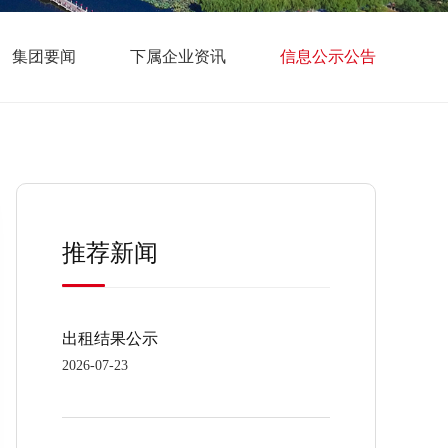
集团要闻
下属企业资讯
信息公示公告
推荐新闻
出租结果公示
2026-07-23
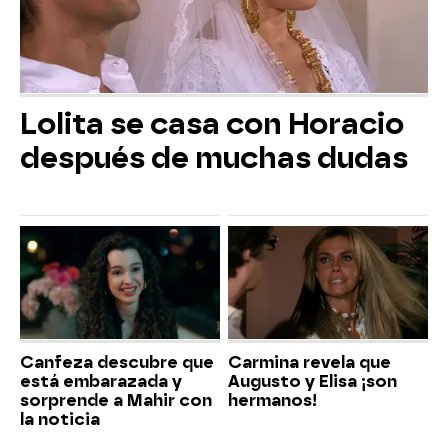
Lolita se casa con Horacio
después de muchas dudas
Canfeza descubre que
Carmina revela que
está embarazada y
Augusto y Elisa ¡son
sorprende a Mahir con
hermanos!
la noticia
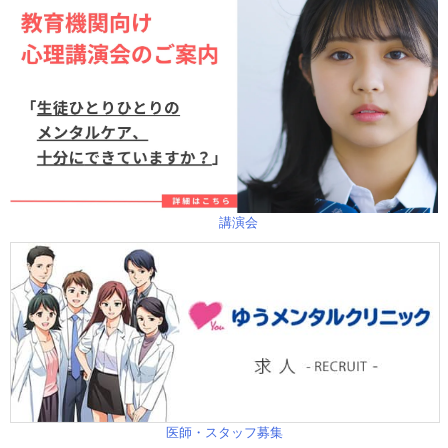
講演会
医師・スタッフ募集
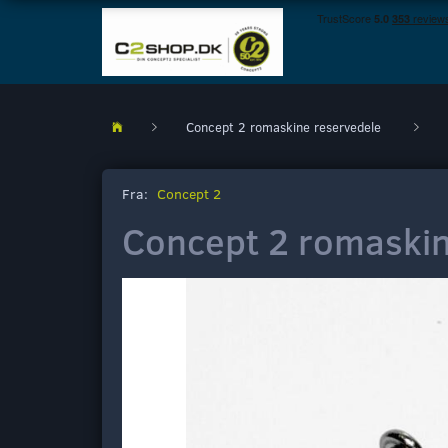
Concept 2 romaskine reservedele
Fra:
Concept 2
Concept 2 romaskin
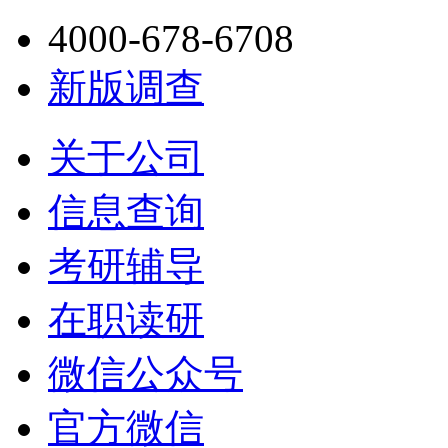
4000-678-6708
新版调查
关于公司
信息查询
考研辅导
在职读研
微信公众号
官方微信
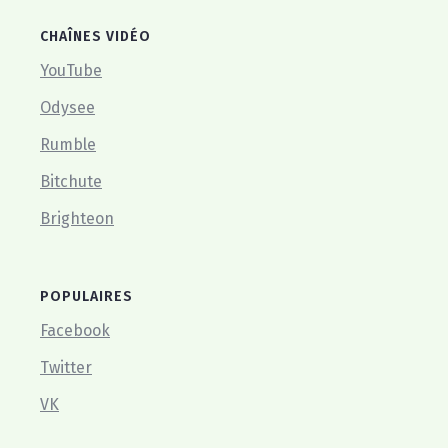
CHAÎNES VIDÉO
YouTube
Odysee
Rumble
Bitchute
Brighteon
POPULAIRES
Facebook
Twitter
VK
--*--
Task goal: Filter the entries above down to the lines that hold the word "Concept", and copy those lines.

Result of this task:
Concept 2 romaskine reservedele
Concept 2
Concept 2 romaskin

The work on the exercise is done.